I have chosen his suppressed novel The Atrocity Exhibition because it was a breakthrough book in terms of shock value and also because it is his most valuable book by a long chalk. A 'stopper' for any determined completist. You need the U.S. Doubleday 1970 first. Most of the stories that make up the book had been originally published in the late 1960s in SF magazines (which, by the way, are rarely of value) others appeared in regular journals like Encounter, Transatlantic Review, etc., - also small change to buy. The first English-language publication was in the U.K. by Cape in 1970. The publication history is best told by Mike Holliday at the definitive J. G. Ballard - A Collector's Guide site. Basically Doubleday pulped the book due to what it perceived as obscene and inflammatory content.

The US 1972 Grove Press 'Napalm' edition is only worth about $50. The 1968 Brighton / Unicorn printing Why I Want to Fuck Ronald Reagan, a pamphlet, is worth nearly £1000 in the signed edition of 50 and about half that in the unsigned edition of 200. There are now 3 copies on the web. The 1990 Re/Search signed edition of 400 gets priced between £200 and £400. The UK first in its surreal jacket (below) can be found between £100 and £200. Note that the red lettering on the spine of the dust jacket of this edition is particularly prone to fading and unfaded copies are prized.

A serviceable copy of the US rarity in a chipped and nicked jacket is has been on sale for the carefully considered price of $10, 900 for many moons (2 years ago it was $11,900). Collectors have their limits. It is obviously howling rare but it is just possible more escaped the pulper's tank than was previously thought. Ballard mentions 'signing one or two copies that somehow escaped the Doubleday thought police.' SF overlord (pace George Locke) Lloyd Currey reckons there are ten copies around*. The rarity of pulped, seized and 'disappeared' editions can sometimes be overstated - vide the 3rd edition Ulysses where 499 of 500 were said to have been seized and destroyed by customs--there have been at least a dozen of those in commerce in living memory. We had one in the late 90s from the widow of a douanier on the Kentish coast. If copies of 'Atrocity' are going to surface New York is the place. In the late 1990s we cleared 3000+ books (mostly novels, mostly file copies) from Doubleday's London office, sadly 'Atrocity' was not among them. One thing I noticed about Doubleday in bulk is they are not sturdy books and do not generally wear well, also the jackets are thin and frail so fine/fine copies are very difficult.

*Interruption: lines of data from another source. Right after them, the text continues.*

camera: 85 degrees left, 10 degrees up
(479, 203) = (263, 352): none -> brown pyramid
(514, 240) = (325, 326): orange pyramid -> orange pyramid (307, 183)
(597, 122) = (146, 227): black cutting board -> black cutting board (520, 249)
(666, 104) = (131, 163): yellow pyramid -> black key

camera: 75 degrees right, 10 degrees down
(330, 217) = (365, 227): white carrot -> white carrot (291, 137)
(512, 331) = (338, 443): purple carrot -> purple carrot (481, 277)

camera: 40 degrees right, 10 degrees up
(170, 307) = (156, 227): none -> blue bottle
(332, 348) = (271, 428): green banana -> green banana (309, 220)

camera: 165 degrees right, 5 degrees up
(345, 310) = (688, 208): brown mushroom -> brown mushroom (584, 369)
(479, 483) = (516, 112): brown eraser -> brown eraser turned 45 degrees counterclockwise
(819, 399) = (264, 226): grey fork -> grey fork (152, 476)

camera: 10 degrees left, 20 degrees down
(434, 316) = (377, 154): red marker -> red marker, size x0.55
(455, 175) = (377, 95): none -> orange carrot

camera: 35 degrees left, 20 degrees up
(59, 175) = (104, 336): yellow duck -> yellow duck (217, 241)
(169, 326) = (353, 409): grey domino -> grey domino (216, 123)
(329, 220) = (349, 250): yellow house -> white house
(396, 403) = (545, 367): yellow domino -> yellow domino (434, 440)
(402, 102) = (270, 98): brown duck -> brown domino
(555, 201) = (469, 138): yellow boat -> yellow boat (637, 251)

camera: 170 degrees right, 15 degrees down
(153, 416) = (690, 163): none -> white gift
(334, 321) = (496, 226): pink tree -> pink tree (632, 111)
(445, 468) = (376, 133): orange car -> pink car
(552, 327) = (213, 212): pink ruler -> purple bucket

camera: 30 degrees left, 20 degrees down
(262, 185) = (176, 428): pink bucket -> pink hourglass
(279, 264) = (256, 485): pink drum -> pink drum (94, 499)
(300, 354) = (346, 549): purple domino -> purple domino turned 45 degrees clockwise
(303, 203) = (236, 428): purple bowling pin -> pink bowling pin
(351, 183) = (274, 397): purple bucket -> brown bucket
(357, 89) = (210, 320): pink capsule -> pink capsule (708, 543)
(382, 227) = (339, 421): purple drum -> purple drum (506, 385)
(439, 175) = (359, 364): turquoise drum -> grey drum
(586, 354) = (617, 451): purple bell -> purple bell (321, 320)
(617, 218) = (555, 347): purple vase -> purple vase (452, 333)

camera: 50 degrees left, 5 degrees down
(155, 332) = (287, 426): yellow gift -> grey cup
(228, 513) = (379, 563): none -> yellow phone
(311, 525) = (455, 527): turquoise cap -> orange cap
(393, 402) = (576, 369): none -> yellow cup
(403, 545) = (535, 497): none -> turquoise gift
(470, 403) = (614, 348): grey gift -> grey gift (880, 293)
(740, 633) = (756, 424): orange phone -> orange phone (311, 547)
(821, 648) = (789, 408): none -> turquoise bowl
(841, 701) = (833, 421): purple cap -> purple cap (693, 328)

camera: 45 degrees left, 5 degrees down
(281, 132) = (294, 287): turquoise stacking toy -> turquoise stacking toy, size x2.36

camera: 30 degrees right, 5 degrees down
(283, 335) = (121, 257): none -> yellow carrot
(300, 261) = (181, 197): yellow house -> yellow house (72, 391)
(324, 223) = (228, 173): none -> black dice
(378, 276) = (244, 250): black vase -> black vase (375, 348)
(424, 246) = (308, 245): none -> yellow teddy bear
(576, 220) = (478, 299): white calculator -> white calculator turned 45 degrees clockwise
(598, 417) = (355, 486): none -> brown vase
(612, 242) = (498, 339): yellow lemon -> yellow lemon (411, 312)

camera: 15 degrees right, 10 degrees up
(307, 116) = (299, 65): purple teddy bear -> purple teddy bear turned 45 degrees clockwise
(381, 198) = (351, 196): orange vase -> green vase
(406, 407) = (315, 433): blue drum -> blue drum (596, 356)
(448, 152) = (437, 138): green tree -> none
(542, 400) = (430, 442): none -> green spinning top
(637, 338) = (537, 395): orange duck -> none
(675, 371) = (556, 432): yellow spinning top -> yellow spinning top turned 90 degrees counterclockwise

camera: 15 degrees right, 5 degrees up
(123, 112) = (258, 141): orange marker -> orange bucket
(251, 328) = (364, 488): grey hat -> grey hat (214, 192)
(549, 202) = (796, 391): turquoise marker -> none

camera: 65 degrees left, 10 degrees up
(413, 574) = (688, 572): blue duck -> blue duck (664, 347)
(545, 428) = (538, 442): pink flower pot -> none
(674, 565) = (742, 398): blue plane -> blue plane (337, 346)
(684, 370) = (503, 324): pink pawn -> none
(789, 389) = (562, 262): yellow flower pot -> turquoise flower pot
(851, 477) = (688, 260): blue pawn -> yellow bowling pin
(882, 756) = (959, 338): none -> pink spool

* His exact words were - 'If I recall correctly, I've sold a total of four and they all came from publisher employees or reviewers. Frankly, I don't think there are too many out there. ... I would guess there are somewhere between 10 and 25 copies extant. Number depends on how soon the order to stop distribution came down from Nelson Doubleday. Doubleday, in those days, sent out a fair number of review copies, at least 25 and sometimes more.'


1 comment:

Brian Busby said...

Interesting your comment about Doubleday. It seems that through the sixties, the seventies, and into the eighties, they were producing books, dust jackets included, that were very much cheaper in quality than other major American publishers. The jackets were indeed frail and - is it just me? - seemed more prone to fade. Then there was the paper used on the book itself, which always revealed the text on the reverse. All I've seen from those decades look like crummy book club editions.